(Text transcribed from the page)
________________

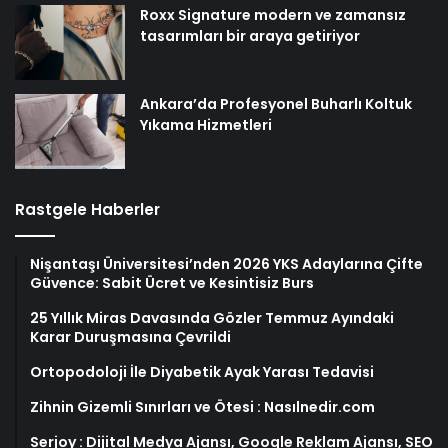
Roxx Signature modern ve zamansız
tasarımları bir araya getiriyor
Ankara’da Profesyonel Buharlı Koltuk
Yıkama Hizmetleri
Rastgele Haberler
Nişantaşı Üniversitesi’nden 2026 YKS Adaylarına Çifte
Güvence: Sabit Ücret ve Kesintisiz Burs
25 Yıllık Miras Davasında Gözler Temmuz Ayındaki
Karar Duruşmasına Çevrildi
Ortopodoloji İle Diyabetik Ayak Yarası Tedavisi
Zihnin Gizemli Sınırları ve Ötesi : Nasılnedir.com
Serjoy : Dijital Medya Ajansı, Google Reklam Ajansı, SEO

________________

Reproduce the text of every entry above word for word, leaving out the pictures.

Roxx Signature modern ve zamansız
tasarımları bir araya getiriyor
Ankara’da Profesyonel Buharlı Koltuk
Yıkama Hizmetleri
Rastgele Haberler
Nişantaşı Üniversitesi’nden 2026 YKS Adaylarına Çifte
Güvence: Sabit Ücret ve Kesintisiz Burs
25 Yıllık Miras Davasında Gözler Temmuz Ayındaki
Karar Duruşmasına Çevrildi
Ortopodoloji İle Diyabetik Ayak Yarası Tedavisi
Zihnin Gizemli Sınırları ve Ötesi : Nasılnedir.com
Serjoy : Dijital Medya Ajansı, Google Reklam Ajansı, SEO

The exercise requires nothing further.